EXERCISES:
[1] Reproduce everything in the error-recovery challenge text from "Edge Cases to" down to "is initially empty.".
[2] List the bolded-style labels that open each bullet under "Key Requirements:" in the error-recovery challenge text.
[3] Extend the error-recovery challenge text, starting right after its final edge case about the processing_function raising any type of exception.

Data processing pipelines are often susceptible to errors – malformed data, network issues, unexpected file formats, and more. Implementing robust error recovery is crucial to prevent pipeline failures and ensure data integrity. This challenge asks you to build a function that processes a list of data items, gracefully handling potential errors during processing and continuing with the remaining items.

Problem Description

You are tasked with creating a function process_data(data_list, processing_function, error_log) that iterates through a list of data items and applies a given processing function to each item. The processing_function is expected to potentially raise exceptions during its execution. Your function must implement error recovery: if the processing_function raises an exception for a particular data item, the exception should be caught, logged to the provided error_log (a list), and the processing should continue with the next data item. The function should not terminate prematurely due to an exception.

Key Requirements:

  • Error Handling: Catch all exceptions raised by the processing_function.
  • Logging: Log each error to the error_log list. Each log entry should be a string describing the error and the data item that caused it.
  • Continuation: Continue processing the remaining data items even after encountering an error.
  • No Premature Termination: The function must process all items in the data_list, regardless of errors.
  • Immutability: The original data_list should not be modified.

Expected Behavior:

The function should return a list containing the results of successfully processed data items. If an item causes an error, it should not be included in the returned list. The error_log will contain a record of all errors encountered during processing.

Edge Cases to Consider:

  • Empty data_list: The function should return an empty list and not log any errors.
  • processing_function that always raises an exception: The function should return an empty list and log an error for each item.
  • processing_function that never raises an exception: The function should return a list containing the results of processing all items.
  • error_log is initially empty.
  • The processing_function can raise any type of exception.

PROVIDED MATERIAL:
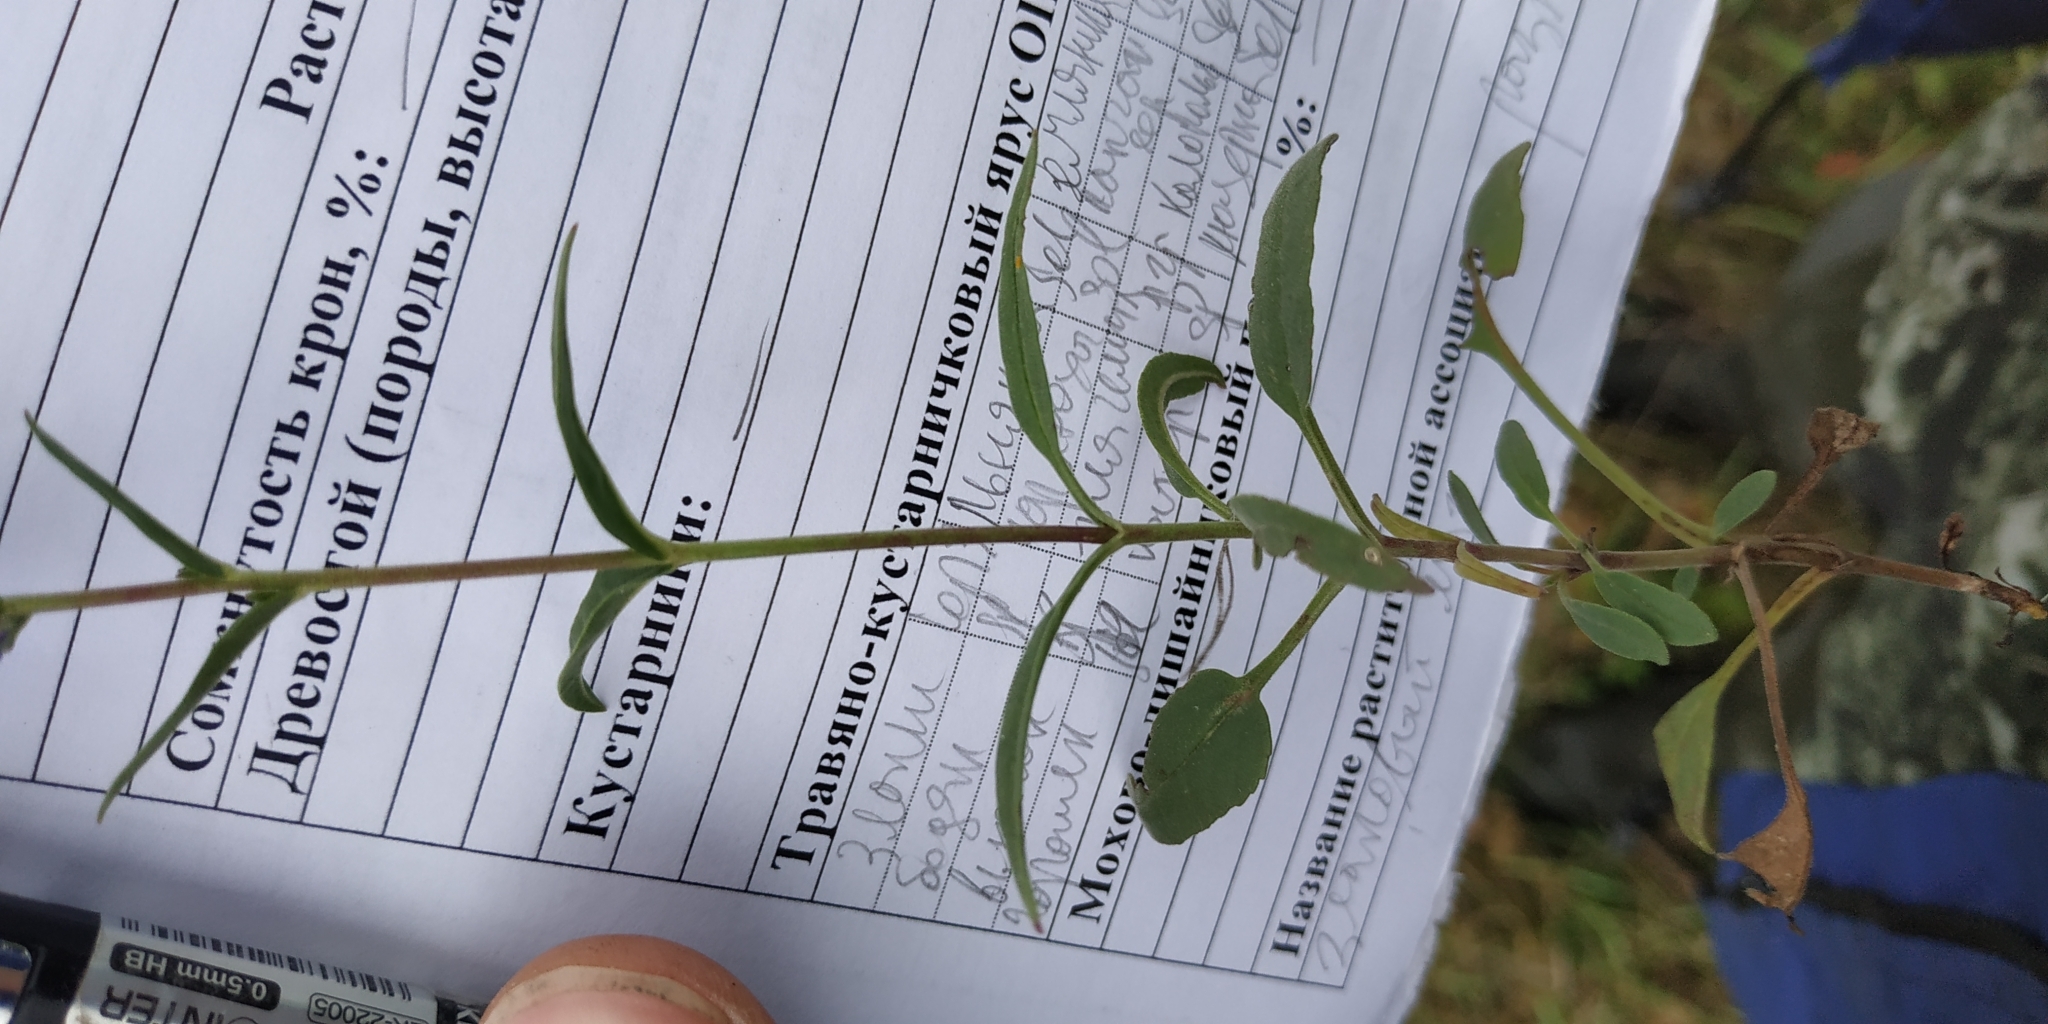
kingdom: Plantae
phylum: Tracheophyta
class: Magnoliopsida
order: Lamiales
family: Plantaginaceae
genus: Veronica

* * *

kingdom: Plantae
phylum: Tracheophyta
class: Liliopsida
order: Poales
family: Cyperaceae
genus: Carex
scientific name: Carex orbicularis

SOLVED TASKS:
[1]
Edge Cases to Consider:

  • Empty data_list: The function should return an empty list and not log any errors.
  • processing_function that always raises an exception: The function should return an empty list and log an error for each item.
  • processing_function that never raises an exception: The function should return a list containing the results of processing all items.
  • error_log is initially empty.

[2]
Error Handling
Logging
Continuation
No Premature Termination
Immutability

[3]
Examples

Example 1:

Input: data_list = [1, 2, "a", 4], processing_function = lambda x: int(x), error_log = []
Output: [1, 2, 4]
Explanation: The processing function attempts to convert each item to an integer. "a" cannot be converted, so an exception is caught, logged, and processing continues.

Example 2:

Input: data_list = [1, 2, 3], processing_function = lambda x: 1 / x, error_log = []
Output: [1.0, 0.5]
Explanation: The processing function attempts to divide 1 by each item. When x is 0, a ZeroDivisionError is raised, caught, and logged. Processing continues with the remaining items.

Example 3:

Input: data_list = [], processing_function = lambda x: x * 2, error_log = []
Output: []
Explanation: The input list is empty, so no processing occurs, and an empty list is returned.

Constraints

  • data_list will contain elements of any type.
  • processing_function will be a callable (e.g., a function or lambda expression).
  • error_log will be a list.
  • The length of data_list will be between 0 and 1000.
  • The processing_function should be assumed to be potentially slow, so excessive logging should be avoided.

Notes

Consider using a try...except block within a loop to handle errors gracefully. The error log should contain informative messages that help identify the cause of the error and the data item involved. Think about how to structure the error message for clarity. The processing_function is provided as an argument to allow for flexibility in the type of processing being performed.